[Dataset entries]
++++++++++
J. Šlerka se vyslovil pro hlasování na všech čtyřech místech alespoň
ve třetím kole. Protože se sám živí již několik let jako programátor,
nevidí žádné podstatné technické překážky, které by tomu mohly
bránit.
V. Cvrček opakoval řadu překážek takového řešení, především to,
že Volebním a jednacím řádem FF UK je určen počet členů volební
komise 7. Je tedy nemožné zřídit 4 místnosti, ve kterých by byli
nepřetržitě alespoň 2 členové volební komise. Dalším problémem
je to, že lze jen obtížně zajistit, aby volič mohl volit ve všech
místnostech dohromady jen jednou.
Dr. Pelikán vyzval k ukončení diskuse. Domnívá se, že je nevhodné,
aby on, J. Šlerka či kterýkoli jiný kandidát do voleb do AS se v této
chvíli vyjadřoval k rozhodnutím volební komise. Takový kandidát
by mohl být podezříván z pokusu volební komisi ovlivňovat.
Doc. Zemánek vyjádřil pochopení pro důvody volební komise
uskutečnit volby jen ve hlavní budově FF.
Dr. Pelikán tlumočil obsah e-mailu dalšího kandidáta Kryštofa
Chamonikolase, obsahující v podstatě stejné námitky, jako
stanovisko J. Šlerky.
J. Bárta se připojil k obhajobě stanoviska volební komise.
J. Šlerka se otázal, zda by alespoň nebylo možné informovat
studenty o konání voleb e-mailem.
++++++++++
Task prompt
Print exactly the line containing "je to, že lze" and every line after it through the end of the records above, and nothing else.

Task answer
je to, že lze jen obtížně zajistit, aby volič mohl volit ve všech
místnostech dohromady jen jednou.
Dr. Pelikán vyzval k ukončení diskuse. Domnívá se, že je nevhodné,
aby on, J. Šlerka či kterýkoli jiný kandidát do voleb do AS se v této
chvíli vyjadřoval k rozhodnutím volební komise. Takový kandidát
by mohl být podezříván z pokusu volební komisi ovlivňovat.
Doc. Zemánek vyjádřil pochopení pro důvody volební komise
uskutečnit volby jen ve hlavní budově FF.
Dr. Pelikán tlumočil obsah e-mailu dalšího kandidáta Kryštofa
Chamonikolase, obsahující v podstatě stejné námitky, jako
stanovisko J. Šlerky.
J. Bárta se připojil k obhajobě stanoviska volební komise.
J. Šlerka se otázal, zda by alespoň nebylo možné informovat
studenty o konání voleb e-mailem.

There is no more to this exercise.